AI Can Learn a Thing or Two from FEA Simulations
As a way around the limitations of the size of the available datasets and the infinite possibilities of design, AI will do what engineers always do – approximate. Surrogate models are trained using FEA simulations to establish patterns that allow the algorithms to offer fast (even if approximate) results without the need to run expensive simulations.

While it’s early days, surrogate models have already been applied to optimize reinforced concrete floors, to mimic nonlinear dynamic analysis and to conduct performance-based design. In one case a surrogate model was trained on a dataset generated using results from nonlinear time-history analyses of thirty reinforced concrete buildings with different structural dynamic characteristics, which are subjected to sixty-five real ground motions. The resulting AI circumvents the need to perform such elaborate analysis where an assessed building falls within these parameters. Some of these attempts may be simplistic but telltales are there of much more to come.

What about Structural Design?
On the empirical front, a ML algorithm, XGBoost, has been used to access the raw experimental data from various testing programs that were used to generate an empirical formula of the code and provide design parameters that are even more consistent with the data than the code formula. In fact, theoretically, such a ML algorithm can acquire data from experimental publications in real time and constantly improve on design parameters — a feat that codes cannot keep up with. Or, it must be said, do not want to keep up with so promptly, for various regulatory, legal and professional reasons. This gives a hint of some of the nuances and limitations involved in design.

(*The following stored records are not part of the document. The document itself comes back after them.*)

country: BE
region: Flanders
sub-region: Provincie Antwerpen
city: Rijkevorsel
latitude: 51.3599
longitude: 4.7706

Design software packages are plentiful. These are based on traditional automations rather than AI, as are a whole host of tools that facilitate the modeling, analysis, design and production of construction drawings. So which frontiers will AI need to conquer?

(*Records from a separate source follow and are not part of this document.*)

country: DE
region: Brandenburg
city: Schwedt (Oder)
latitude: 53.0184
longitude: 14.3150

Structural design practice is mostly based on linear elastic models which are known to have limitations. The alternatives that model materials and systems better are expensive and time consuming. As mentioned, surrogate models can be trained to offer fast and efficient answers that account for the finer material and system idealizations. Another field being explored by AI researchers is design optimization. In today’s practice, professional engineers compare a few options that they perceive, from their own experience, to be feasible and economic. They optimize, to some extent, their weight or dimensions. AI algorithms have been developed, albeit at a research level, to explore geometries, connectivities, materials and other parameters to arrive at optimal solutions. To date, these are mostly confined to individual structural subassemblies.

More robust AI models are needed, and will inevitably be available at some point, that can optimize design while considering structural typologies, connectivity, constructability, sustainability and even aesthetics. For the latter, research on AI in the field of the intangible is well underway, where in one case ML was trained through responses of architects to pick the most aesthetic of originally generated designs. Not only would this contribute to design automation but it promises to overcome human biases in the process. In time, it is quite conceivable that AI will ultimately produce design alternatives and forms beyond human cognitive abilities. The next question then is: who will sign on such designs and take on the associated liability?